Die Societe Generale etwa stufte die RWE-Papiere von “Kaufen” auf “Halten” ab. Analyst Lüder Schumacher betonte, dass Innogy im Portfolio von RWE bislang eher der stabilere Part gewesen sei – und damit der Grund für seine bisherige Kaufempfehlung. “Bei solch heftigen Ausschlägen bei der vermeintlich stabilen Innogy-Aktie kann das Aufwärtspotenzial bei RWE auf alleinstehender Basis leicht verloren gehen”, betonte der Experte. Die sinkende Bewertung der Ökostrom-Tochter schlage direkt auf RWE durch.

Dagegen steht Goldman-Sachs-Experte Alberto Gandolfi den RWE-Papieren bei und belässt sie auf der “Conviction Buy List”. Er argumentiert, dass die Ökostrom- und Netztochter Innogy trotz der Enttäuschung ein Übernahmekandidat bleibe. Zuletzt hatte es etwa Spekulationen gegeben, wonach RWE bereits mit dem italienischen Energiekonzern Enel über einen Anteilsverkauf gesprochen habe.
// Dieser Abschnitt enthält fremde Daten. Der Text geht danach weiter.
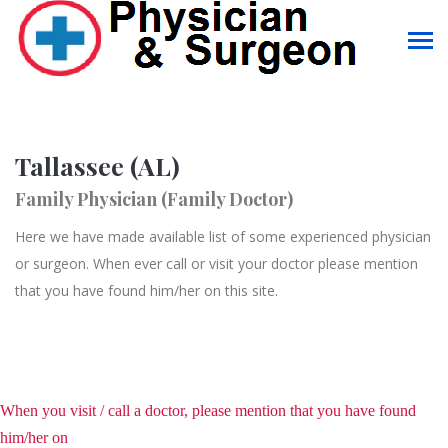
Tallassee (AL)
Family Physician (Family Doctor)
Here we have made available list of some experienced physician
or surgeon. When ever call or visit your doctor please mention
that you have found him/her on this site.
When you visit / call a doctor, please mention that you have found
him/her on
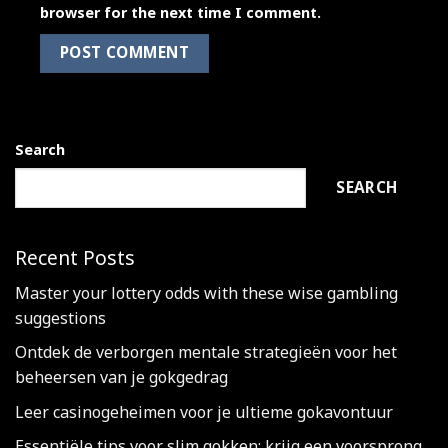
browser for the next time I comment.
Search
SEARCH
Recent Posts
Master your lottery odds with these wise gambling
suggestions
Ontdek de verborgen mentale strategieën voor het
beheersen van je gokgedrag
Leer casinogeheimen voor je ultieme gokavontuur
Essentiële tips voor slim gokken: krijg een voorsprong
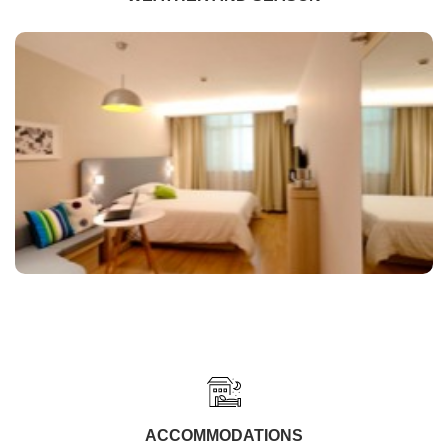
ACCOMMODATIONS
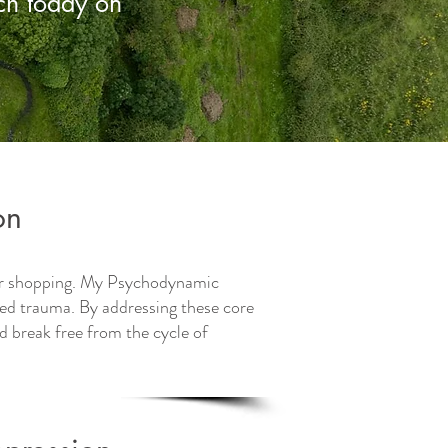
uch today on
on
 or shopping. My Psychodynamic
ed trauma. By addressing these core
d break free from the cycle of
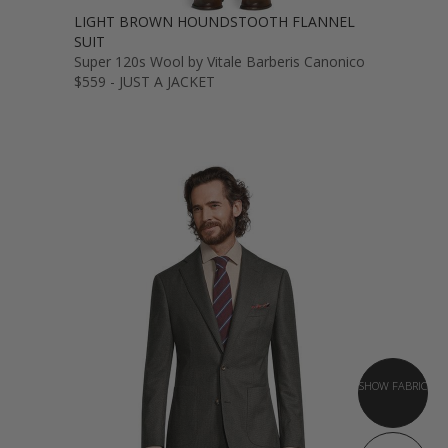
LIGHT BROWN HOUNDSTOOTH FLANNEL
SUIT
Super 120s Wool by Vitale Barberis Canonico
$559 - JUST A JACKET
SHOW FABRIC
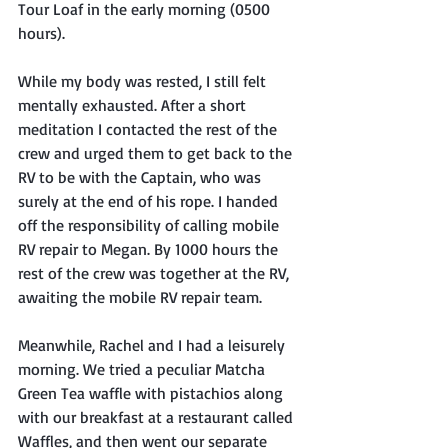
Tour Loaf in the early morning (0500 
hours). 
While my body was rested, I still felt 
mentally exhausted. After a short 
meditation I contacted the rest of the 
crew and urged them to get back to the 
RV to be with the Captain, who was 
surely at the end of his rope. I handed 
off the responsibility of calling mobile 
RV repair to Megan. By 1000 hours the 
rest of the crew was together at the RV, 
awaiting the mobile RV repair team.
Meanwhile, Rachel and I had a leisurely 
morning. We tried a peculiar Matcha 
Green Tea waffle with pistachios along 
with our breakfast at a restaurant called 
Waffles, and then went our separate 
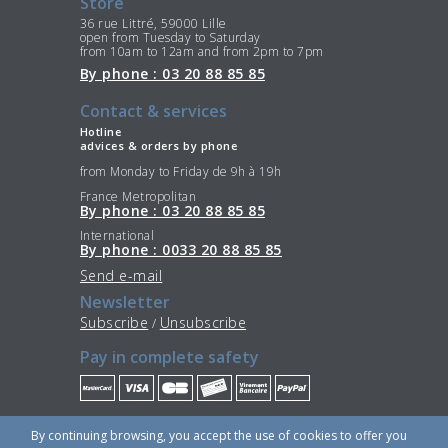
Store
36 rue Littré, 59000 Lille
open from Tuesday to Saturday
from 10am to 12am and from 2pm to 7pm
By phone : 03 20 88 85 85
Contact & services
Hotline
advices & orders by phone
from Monday to Friday de 9h à 19h
France Metropolitan
By phone : 03 20 88 85 85
International
By phone : 0033 20 88 85 85
Send e-mail
Newsletter
Subscribe
Unsubscribe
/
Pay in complete safety
Stay Connected
By continuing browsing, you accept the use of cookies to offer you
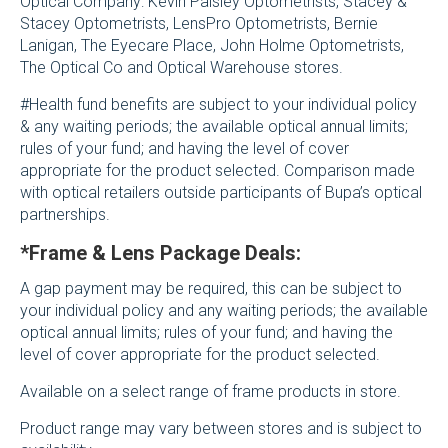
Optical Company: Kevin Paisley Optometrists, Stacey &
Stacey Optometrists, LensPro Optometrists, Bernie
Lanigan, The Eyecare Place, John Holme Optometrists,
The Optical Co and Optical Warehouse stores.
#Health fund benefits are subject to your individual policy
& any waiting periods; the available optical annual limits;
rules of your fund; and having the level of cover
appropriate for the product selected. Comparison made
with optical retailers outside participants of Bupa’s optical
partnerships.
*Frame & Lens Package Deals:
A gap payment may be required, this can be subject to
your individual policy and any waiting periods; the available
optical annual limits; rules of your fund; and having the
level of cover appropriate for the product selected.
Available on a select range of frame products in store.
Product range may vary between stores and is subject to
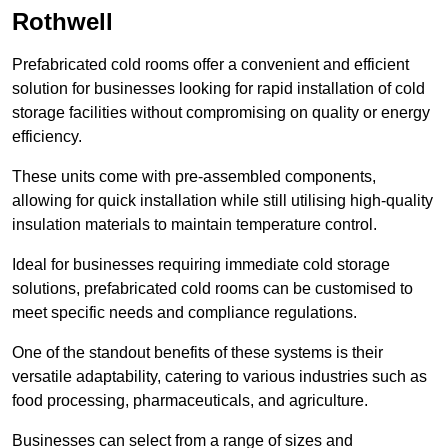
Rothwell
Prefabricated cold rooms offer a convenient and efficient
solution for businesses looking for rapid installation of cold
storage facilities without compromising on quality or energy
efficiency.
These units come with pre-assembled components,
allowing for quick installation while still utilising high-quality
insulation materials to maintain temperature control.
Ideal for businesses requiring immediate cold storage
solutions, prefabricated cold rooms can be customised to
meet specific needs and compliance regulations.
One of the standout benefits of these systems is their
versatile adaptability, catering to various industries such as
food processing, pharmaceuticals, and agriculture.
Businesses can select from a range of sizes and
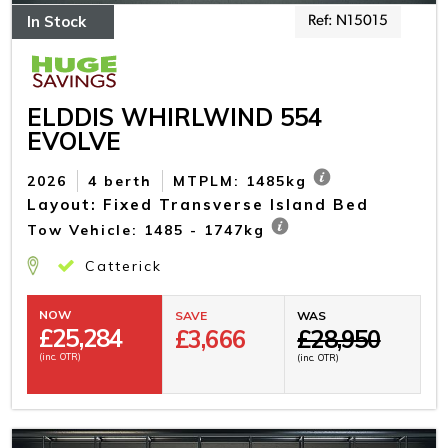
In Stock
Ref: N15015
ELDDIS WHIRLWIND 554
EVOLVE
2026
4 berth
MTPLM: 1485kg
Layout: Fixed Transverse Island Bed
Tow Vehicle: 1485 - 1747kg
Catterick
NOW
SAVE
WAS
£
25,284
£3,666
£28,950
(inc. OTR)
(inc. OTR)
Auch Martin Brough von der Deutschen Bank hält an seiner Kaufempfehlung für RWE fest.

Börsianer werden auf dem falschen Fuß erwischt

Innogy hatte am Vortag seine Prognose für den operativen Gewinn in diesem Jahr gesenkt und einen weiteren Rückgang für 2018 in Aussicht gestellt. Begründet wurde dies mit Problemen im britischen Vertriebsgeschäft sowie Investitionen in die Elektromobilität. Auf Verwunderung stieß die Gewinnwarnung auch deshalb, weil es zuletzt weder bei der Vorlage von Quartalszahlen noch auf einer Investorenveranstaltung Andeutungen dazu gegeben hatte.

Dass RWE am Vortag von den Turbulenzen bei Innogy so deutlich mitbelastet wurde, hatten Börsianer vor allem mit der erwarteten Gewinnbeteiligung begründet – auch wenn der Mutterkonzern am Vortag bereits klargestellt hatte, dass er trotzdem hinter seinen eigenen Finanzzielen stehe. RWE hält derzeit 77 Prozent an der Ökostrom-Tochter. Laut Schumacher von der Societe Generale macht die Innogy-Beteiligung aber etwa 90 Prozent des Aktienwertes von RWE aus.

Die Papiere des Konkurrenten E.ON suchen vor diesem Hintergrund heute ebenfalls ihre Richtung, nachdem sie am Vortag der schlechten Sektorstimmung mit Einbußen von fast 5 Prozent nicht entkommen konnten. Zuletzt notierten sie kaum verändert – ebenso wie die Aktie der E.ON-Abspaltung Uniper. Diese hatte sich aufgrund von Übernahmeaktivitäten, die rund um den Kraftwerksbetreiber schwelen, in den vergangenen Wochen aber ohnehin etwas von der Branchentendenz abgekapselt. (dpa-AFX / Eig. Ber.)